Они учтиво поблагодарили Орма и священника за их доброту и отправились в путь. И больше в Гронинге ничего не было слышно ни о них, ни о конце света.
Год кончился без малейшего знамения, появившегося на небе, и в приграничных землях наступило время спокойствия. Отношения со смоландцами продолжали быть мирными, и никаких важных событий не происходило, кроме обычных убийств на пирах и свадьбах, да несколько человек были сожжены в домах из-за распрей между соседями. В Гронинге жизнь протекала спокойно. Отец Вилибальд прилежно трудился во славу Христа, хотя от него нередко можно было услышать сетования на медлительность, с которой увеличивалась его община, несмотря на все его усилия. Особенно ему досаждали люди, которые приходили и говорили, что охотно примут крещение в обмен на телёнка или тёлку. Но даже он признавал, что всё могло бы быть и хуже, и те люди, которых ему удалось обратить в правую веру, сделались, быть может, менее чёрствы, чем они были прежде крещения. Аса делала всё, что могла, дабы помочь ему, и, хотя она уже начала стареть, она была такой же хлопотливой, как и раньше, неутомимо присматривала за детьми и прислугой. Она и Ильва сделались добрыми друзьями и редко ругались, ибо Аса помнила, что в жилах её снохи течёт королевская кровь. Когда они были не согласны друг с другом в чём-то, Аса всегда уступала, хотя было видно, что ей это приходится не по душе.
— Ибо очевидно, — говорил Орм Ильве, — что старая женщина куда более упряма, чем ты. Хорошо, что всё получилось так, как я и ожидал, и она никогда не пыталась оспаривать твоё главенство в доме.
У Орма и Ильвы по-прежнему не было повода жаловаться друг на друга. Когда они ссорились, оба они не жалели слов и говорили без обиняков, но такое случалось редко, проходило быстро, и никто не таил зла на другого. Странной особенностью Орма было то, что он никогда не бил свою жену, даже когда им овладевал великий гнев, он обуздывал свой нрав, так что ничем, кроме перевёрнутого стола и сломанной двери, это не заканчивалось.

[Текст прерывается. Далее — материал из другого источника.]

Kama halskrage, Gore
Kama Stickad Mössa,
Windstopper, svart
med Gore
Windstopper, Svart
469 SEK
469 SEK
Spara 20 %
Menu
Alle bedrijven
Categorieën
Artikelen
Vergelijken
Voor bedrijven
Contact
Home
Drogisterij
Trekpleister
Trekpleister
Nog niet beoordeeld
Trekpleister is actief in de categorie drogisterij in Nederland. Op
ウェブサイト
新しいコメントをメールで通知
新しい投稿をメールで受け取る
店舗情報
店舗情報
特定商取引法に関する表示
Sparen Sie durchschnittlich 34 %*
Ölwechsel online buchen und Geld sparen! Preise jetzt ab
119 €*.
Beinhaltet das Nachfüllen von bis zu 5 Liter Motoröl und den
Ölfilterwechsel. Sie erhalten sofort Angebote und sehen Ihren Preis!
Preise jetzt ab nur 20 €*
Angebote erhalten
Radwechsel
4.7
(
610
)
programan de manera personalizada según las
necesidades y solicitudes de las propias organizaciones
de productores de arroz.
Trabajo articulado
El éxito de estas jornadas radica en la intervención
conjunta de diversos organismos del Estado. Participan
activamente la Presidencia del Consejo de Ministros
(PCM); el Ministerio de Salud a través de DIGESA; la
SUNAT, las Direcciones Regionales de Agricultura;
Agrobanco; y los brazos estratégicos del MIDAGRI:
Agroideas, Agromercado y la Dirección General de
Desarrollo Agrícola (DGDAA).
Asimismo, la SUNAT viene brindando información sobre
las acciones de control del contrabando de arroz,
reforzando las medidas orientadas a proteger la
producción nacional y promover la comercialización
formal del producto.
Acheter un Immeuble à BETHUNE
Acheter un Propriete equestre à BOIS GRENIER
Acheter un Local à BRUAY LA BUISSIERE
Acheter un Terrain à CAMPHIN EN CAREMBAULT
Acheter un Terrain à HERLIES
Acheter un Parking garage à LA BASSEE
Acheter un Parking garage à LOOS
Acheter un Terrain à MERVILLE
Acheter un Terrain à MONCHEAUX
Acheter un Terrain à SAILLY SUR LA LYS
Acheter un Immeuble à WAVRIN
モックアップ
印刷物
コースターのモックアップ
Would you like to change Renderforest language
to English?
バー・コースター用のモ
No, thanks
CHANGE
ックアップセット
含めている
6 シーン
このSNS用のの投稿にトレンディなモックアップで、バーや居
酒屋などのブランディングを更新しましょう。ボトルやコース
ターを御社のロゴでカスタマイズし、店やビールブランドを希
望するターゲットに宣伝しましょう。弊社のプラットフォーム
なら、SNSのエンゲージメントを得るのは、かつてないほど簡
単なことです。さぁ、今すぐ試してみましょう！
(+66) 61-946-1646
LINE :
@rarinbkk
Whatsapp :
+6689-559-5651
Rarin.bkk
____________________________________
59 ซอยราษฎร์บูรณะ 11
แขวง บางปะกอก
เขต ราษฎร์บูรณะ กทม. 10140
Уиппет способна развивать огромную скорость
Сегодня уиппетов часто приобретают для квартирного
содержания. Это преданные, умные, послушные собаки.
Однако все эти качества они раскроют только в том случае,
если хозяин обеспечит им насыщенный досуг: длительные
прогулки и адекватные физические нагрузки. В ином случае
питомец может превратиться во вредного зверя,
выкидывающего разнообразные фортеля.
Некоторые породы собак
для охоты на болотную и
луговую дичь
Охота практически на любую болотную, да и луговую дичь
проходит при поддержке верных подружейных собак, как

Со временем он понял, что все их ссоры завершаются одинаково — он вынужден был чинить те вещи, которые он сломал, а то, из-за чего они ссорились, всегда решалось в пользу Ильвы, хотя она не переворачивала столы и не ломала двери, лишь иногда швыряла ему в лицо тряпку либо разбивала тарелку об пол у его ног. Осознав это, он подумал, что продолжать ссориться с ней — накладно, и иногда целый год они жили в мире и согласии, которые не нарушались жестокими и грубыми словами.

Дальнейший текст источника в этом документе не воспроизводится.